• [DIRECTION]:
Output the material below unchanged, apart from leaving out the pictures.

• [RECORDED DATA]:
------------
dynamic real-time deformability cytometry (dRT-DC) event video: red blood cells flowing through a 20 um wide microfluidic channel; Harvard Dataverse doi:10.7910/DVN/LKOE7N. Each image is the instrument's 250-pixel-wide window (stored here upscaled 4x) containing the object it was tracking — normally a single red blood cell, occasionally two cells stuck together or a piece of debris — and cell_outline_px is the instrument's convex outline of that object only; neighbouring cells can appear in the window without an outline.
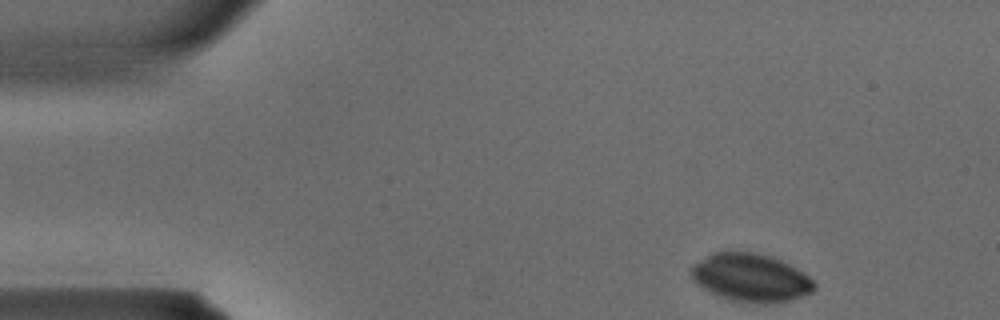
{"species": "common noctule bat (a hibernating species)", "species_latin": "Nyctalus noctula", "temperature_condition": "warm", "stored_images_in_passage": 26, "camera_frame_rate_fps": 3000, "um_per_image_px": 0.085, "animal": {"sex": "male", "body_mass_g": 15.6}, "frame": {"image": 1, "passage_image": 1, "time_ms": 0.0, "image_size_px": [1000, 320], "cell_outline_px": [[816, 288], [812, 292], [788, 300], [764, 304], [756, 304], [732, 300], [720, 296], [704, 288], [692, 276], [692, 264], [716, 252], [756, 252], [772, 256], [796, 268], [808, 276], [816, 284]], "centroid_in_image_um": [63.85, 23.6], "position_along_channel_um": 21.1, "area_um2": 33.93}}
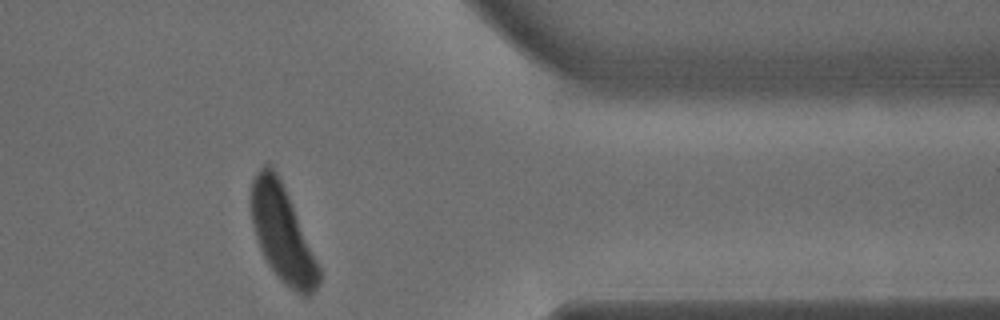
{"frame": {"image": 2, "passage_image": 26, "time_ms": 8.333, "image_size_px": [1000, 320], "cell_outline_px": [[320, 280], [316, 288], [308, 296], [304, 296], [296, 292], [284, 284], [276, 276], [268, 264], [260, 248], [252, 224], [252, 180], [256, 172], [264, 164], [268, 164], [276, 172], [292, 204], [320, 268]], "centroid_in_image_um": [23.99, 19.89], "position_along_channel_um": 387.4, "area_um2": 37.11}}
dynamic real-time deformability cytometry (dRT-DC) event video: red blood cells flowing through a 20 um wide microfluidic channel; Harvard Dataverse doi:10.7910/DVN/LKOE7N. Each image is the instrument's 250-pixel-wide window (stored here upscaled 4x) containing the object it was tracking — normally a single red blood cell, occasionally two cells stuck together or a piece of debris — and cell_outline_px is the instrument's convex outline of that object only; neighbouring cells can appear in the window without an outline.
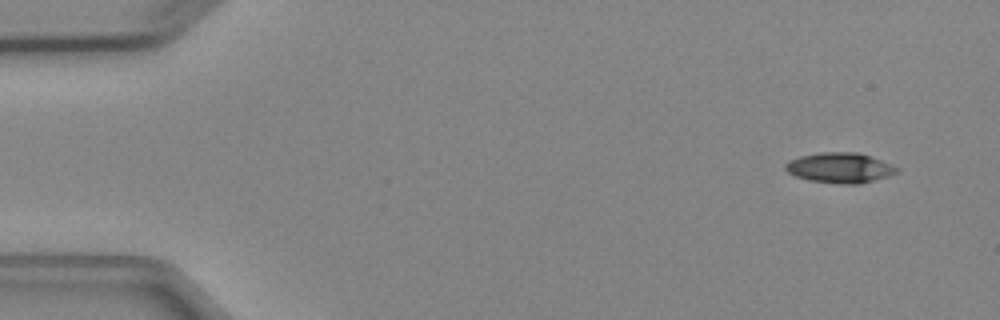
{"species": "Egyptian fruit bat (a non-hibernating species)", "species_latin": "Rousettus aegyptiacus", "temperature_condition": "cold", "stored_images_in_passage": 5, "segment_of_instrument_passage": [1, 2], "camera_frame_rate_fps": 3000, "um_per_image_px": 0.085, "animal": {"sex": "female"}, "frame": {"image": 1, "passage_image": 1, "time_ms": 0.0, "image_size_px": [1000, 320], "cell_outline_px": [[900, 172], [888, 176], [860, 184], [840, 184], [808, 180], [796, 176], [788, 172], [784, 168], [784, 164], [788, 160], [800, 156], [820, 152], [856, 152], [880, 160], [900, 168]], "centroid_in_image_um": [71.37, 14.27], "position_along_channel_um": 13.6, "area_um2": 19.65}}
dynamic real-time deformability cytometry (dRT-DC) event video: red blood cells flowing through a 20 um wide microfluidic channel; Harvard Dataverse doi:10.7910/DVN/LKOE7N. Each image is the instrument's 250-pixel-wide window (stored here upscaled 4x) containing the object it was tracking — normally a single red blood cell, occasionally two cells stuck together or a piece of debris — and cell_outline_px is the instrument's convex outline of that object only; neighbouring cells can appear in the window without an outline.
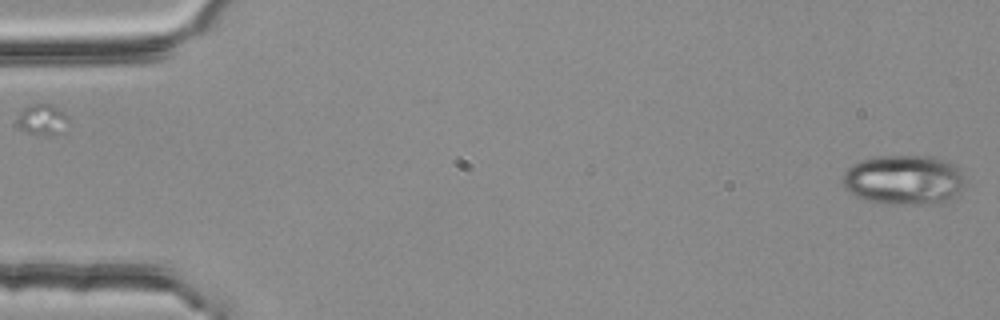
{"species": "common noctule bat (a hibernating species)", "species_latin": "Nyctalus noctula", "temperature_condition": "room temperature", "stored_images_in_passage": 2, "camera_frame_rate_fps": 3000, "um_per_image_px": 0.085, "animal": {"sex": "female", "body_mass_g": 25.1}, "frame": {"image": 1, "passage_image": 2, "time_ms": 0.333, "image_size_px": [1000, 320], "cell_outline_px": [[960, 192], [944, 204], [884, 204], [864, 200], [856, 196], [844, 188], [844, 172], [852, 164], [860, 160], [880, 156], [932, 156], [956, 164], [960, 168]], "centroid_in_image_um": [76.81, 15.3], "position_along_channel_um": 8.2, "area_um2": 35.55}}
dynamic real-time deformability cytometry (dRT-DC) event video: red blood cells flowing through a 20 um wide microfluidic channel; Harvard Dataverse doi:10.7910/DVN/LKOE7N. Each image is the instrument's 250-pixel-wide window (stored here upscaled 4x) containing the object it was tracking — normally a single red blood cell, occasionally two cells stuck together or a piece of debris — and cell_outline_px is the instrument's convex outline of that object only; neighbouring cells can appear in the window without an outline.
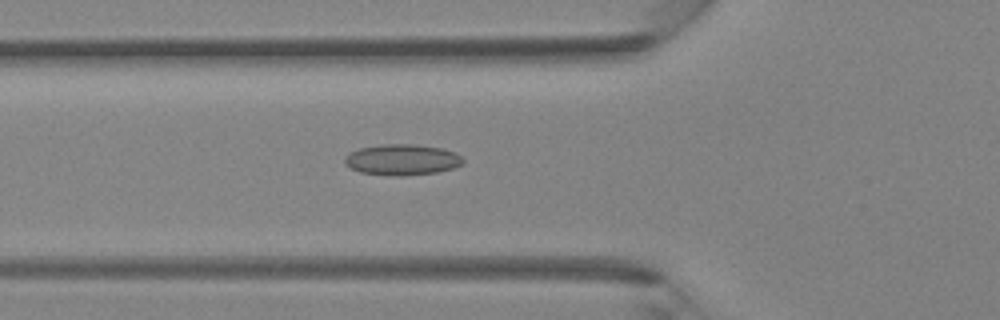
{"species": "Egyptian fruit bat (a non-hibernating species)", "species_latin": "Rousettus aegyptiacus", "temperature_condition": "room temperature", "stored_images_in_passage": 42, "camera_frame_rate_fps": 3000, "um_per_image_px": 0.085, "animal": {"sex": "female"}, "frame": {"image": 1, "passage_image": 15, "time_ms": 4.667, "image_size_px": [1000, 320], "cell_outline_px": [[464, 164], [452, 168], [436, 172], [400, 176], [396, 176], [360, 172], [348, 168], [344, 164], [344, 156], [360, 148], [384, 144], [412, 144], [440, 148], [456, 152], [464, 160]], "centroid_in_image_um": [34.16, 13.58], "position_along_channel_um": 91.6, "area_um2": 21.27}}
------------
• [ANSWER FOR THIS EXERCISE]:
dynamic real-time deformability cytometry (dRT-DC) event video: red blood cells flowing through a 20 um wide microfluidic channel; Harvard Dataverse doi:10.7910/DVN/LKOE7N. Each image is the instrument's 250-pixel-wide window (stored here upscaled 4x) containing the object it was tracking — normally a single red blood cell, occasionally two cells stuck together or a piece of debris — and cell_outline_px is the instrument's convex outline of that object only; neighbouring cells can appear in the window without an outline.
{"species": "common noctule bat (a hibernating species)", "species_latin": "Nyctalus noctula", "temperature_condition": "warm", "stored_images_in_passage": 26, "camera_frame_rate_fps": 3000, "um_per_image_px": 0.085, "animal": {"sex": "male", "body_mass_g": 15.6}, "frame": {"image": 1, "passage_image": 1, "time_ms": 0.0, "image_size_px": [1000, 320], "cell_outline_px": [[816, 288], [812, 292], [788, 300], [764, 304], [756, 304], [732, 300], [720, 296], [704, 288], [692, 276], [692, 264], [716, 252], [756, 252], [772, 256], [796, 268], [808, 276], [816, 284]], "centroid_in_image_um": [63.85, 23.6], "position_along_channel_um": 21.1, "area_um2": 33.93}}
{"frame": {"image": 2, "passage_image": 26, "time_ms": 8.333, "image_size_px": [1000, 320], "cell_outline_px": [[320, 280], [316, 288], [308, 296], [304, 296], [296, 292], [284, 284], [276, 276], [268, 264], [260, 248], [252, 224], [252, 180], [256, 172], [264, 164], [268, 164], [276, 172], [292, 204], [320, 268]], "centroid_in_image_um": [23.99, 19.89], "position_along_channel_um": 387.4, "area_um2": 37.11}}
dynamic real-time deformability cytometry (dRT-DC) event video: red blood cells flowing through a 20 um wide microfluidic channel; Harvard Dataverse doi:10.7910/DVN/LKOE7N. Each image is the instrument's 250-pixel-wide window (stored here upscaled 4x) containing the object it was tracking — normally a single red blood cell, occasionally two cells stuck together or a piece of debris — and cell_outline_px is the instrument's convex outline of that object only; neighbouring cells can appear in the window without an outline.
{"species": "Egyptian fruit bat (a non-hibernating species)", "species_latin": "Rousettus aegyptiacus", "temperature_condition": "cold", "stored_images_in_passage": 5, "segment_of_instrument_passage": [1, 2], "camera_frame_rate_fps": 3000, "um_per_image_px": 0.085, "animal": {"sex": "female"}, "frame": {"image": 1, "passage_image": 1, "time_ms": 0.0, "image_size_px": [1000, 320], "cell_outline_px": [[900, 172], [888, 176], [860, 184], [840, 184], [808, 180], [796, 176], [788, 172], [784, 168], [784, 164], [788, 160], [800, 156], [820, 152], [856, 152], [880, 160], [900, 168]], "centroid_in_image_um": [71.37, 14.27], "position_along_channel_um": 13.6, "area_um2": 19.65}}
dynamic real-time deformability cytometry (dRT-DC) event video: red blood cells flowing through a 20 um wide microfluidic channel; Harvard Dataverse doi:10.7910/DVN/LKOE7N. Each image is the instrument's 250-pixel-wide window (stored here upscaled 4x) containing the object it was tracking — normally a single red blood cell, occasionally two cells stuck together or a piece of debris — and cell_outline_px is the instrument's convex outline of that object only; neighbouring cells can appear in the window without an outline.
{"species": "common noctule bat (a hibernating species)", "species_latin": "Nyctalus noctula", "temperature_condition": "room temperature", "stored_images_in_passage": 2, "camera_frame_rate_fps": 3000, "um_per_image_px": 0.085, "animal": {"sex": "female", "body_mass_g": 25.1}, "frame": {"image": 1, "passage_image": 2, "time_ms": 0.333, "image_size_px": [1000, 320], "cell_outline_px": [[960, 192], [944, 204], [884, 204], [864, 200], [856, 196], [844, 188], [844, 172], [852, 164], [860, 160], [880, 156], [932, 156], [956, 164], [960, 168]], "centroid_in_image_um": [76.81, 15.3], "position_along_channel_um": 8.2, "area_um2": 35.55}}
dynamic real-time deformability cytometry (dRT-DC) event video: red blood cells flowing through a 20 um wide microfluidic channel; Harvard Dataverse doi:10.7910/DVN/LKOE7N. Each image is the instrument's 250-pixel-wide window (stored here upscaled 4x) containing the object it was tracking — normally a single red blood cell, occasionally two cells stuck together or a piece of debris — and cell_outline_px is the instrument's convex outline of that object only; neighbouring cells can appear in the window without an outline.
{"species": "Egyptian fruit bat (a non-hibernating species)", "species_latin": "Rousettus aegyptiacus", "temperature_condition": "room temperature", "stored_images_in_passage": 42, "camera_frame_rate_fps": 3000, "um_per_image_px": 0.085, "animal": {"sex": "female"}, "frame": {"image": 1, "passage_image": 15, "time_ms": 4.667, "image_size_px": [1000, 320], "cell_outline_px": [[464, 164], [452, 168], [436, 172], [400, 176], [396, 176], [360, 172], [348, 168], [344, 164], [344, 156], [360, 148], [384, 144], [412, 144], [440, 148], [456, 152], [464, 160]], "centroid_in_image_um": [34.16, 13.58], "position_along_channel_um": 91.6, "area_um2": 21.27}}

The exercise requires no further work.